If ever that was accurate it certainly isn’t the case now. The only reason those myths persist is because of right-wing rhetoric about “lifters and leaners”. In fact, if we look at OECD data on working hours, ours are close to longest among all high-income “developed” countries, as shown in the graph below.

Probably a graph

We tend to compare ourselves with the Americans – we know they’re overworked and have to beg to take even their miserable two-week leave entitlement. But do we realize that we put in more hours than the Japanese, who were once the epitome of the workaholic? And look who’s in last place.

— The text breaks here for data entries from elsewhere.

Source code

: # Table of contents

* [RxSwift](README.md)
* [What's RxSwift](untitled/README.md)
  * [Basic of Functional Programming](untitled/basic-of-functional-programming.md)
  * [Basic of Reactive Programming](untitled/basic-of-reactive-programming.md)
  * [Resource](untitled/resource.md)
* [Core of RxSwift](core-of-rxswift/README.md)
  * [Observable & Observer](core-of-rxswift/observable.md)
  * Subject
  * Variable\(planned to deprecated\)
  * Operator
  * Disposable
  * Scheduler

It’s the Germans who shut down everything on Sunday, where the Lutherans take all the Catholic public holidays as well as their own, and the Catholics take all the Lutheran holidays as well as their own.

Brandenburger Tor
Wenige Arbeit macht Spaß

Germany and Australia are closely matched in terms of per-capita income and other indicators of material living standards. The fact that the Germans can achieve that with much less toil is a damning indictment of our economy’s productivity, weighed down by a tax system privileging speculation and rent-seeking over investment, and by thirty years of the Coalition’s “small government” ideology.  

To check out Quiggin’s idea, let’s see what happens when we knock twenty percent off our annual working hours. According to the OECD data we work 1707 hours a year. Eighty percent of that is 1366 hours. That’s still 25 more than the Germans’ 1341 hours! We could kick in a couple more saints’ days, or perhaps, if the government is really serious about a republic, it could offer a “Republic day” as an incitement to vote “yes”.